Obradovich was inspired to investigate the link between climate change and sleep after a heat wave hit San Diego in October 2015 – leading him and his fellow students to sleep poorly from the excessive heat.
The study’s main findings is that atypical increases in night-time temperatures by 1°C translate to three nights of insufficient sleep per 100 individuals per month.

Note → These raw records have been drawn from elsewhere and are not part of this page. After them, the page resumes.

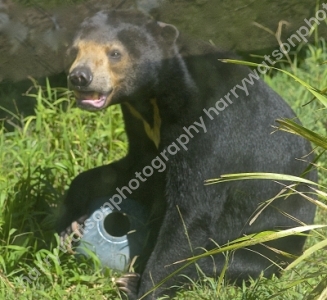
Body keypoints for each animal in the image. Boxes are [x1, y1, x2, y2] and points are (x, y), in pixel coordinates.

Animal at [57, 8, 316, 298]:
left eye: (114, 53)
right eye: (74, 50)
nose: (80, 77)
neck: (157, 97)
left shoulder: (210, 124)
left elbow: (190, 214)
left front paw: (144, 288)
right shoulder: (142, 125)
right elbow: (137, 167)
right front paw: (70, 223)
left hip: (270, 237)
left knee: (223, 260)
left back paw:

In other words: one single month of nightly temperatures average 1°C higher than normal is equivalent to 9 million more nights of insufficient sleep in a month across the population of the US today, or 110 million extra nights of insufficient sleep annually.
The researchers found that those whose income is below USD 50,000 and those aged 65 and older are affected most severely.
Using climate projections for 2050 and 2099, the study found that warmer temperatures could cause six additional nights of insufficient sleep per 100 individuals by 2050 and approximately 14 extra nights per 100 by 2099.
While the study only looked at US data, Obradovich believes that the pattern could be extended to other countries. “One can imagine that in places that are warmer or poorer or both, what we’d find could be even worse.”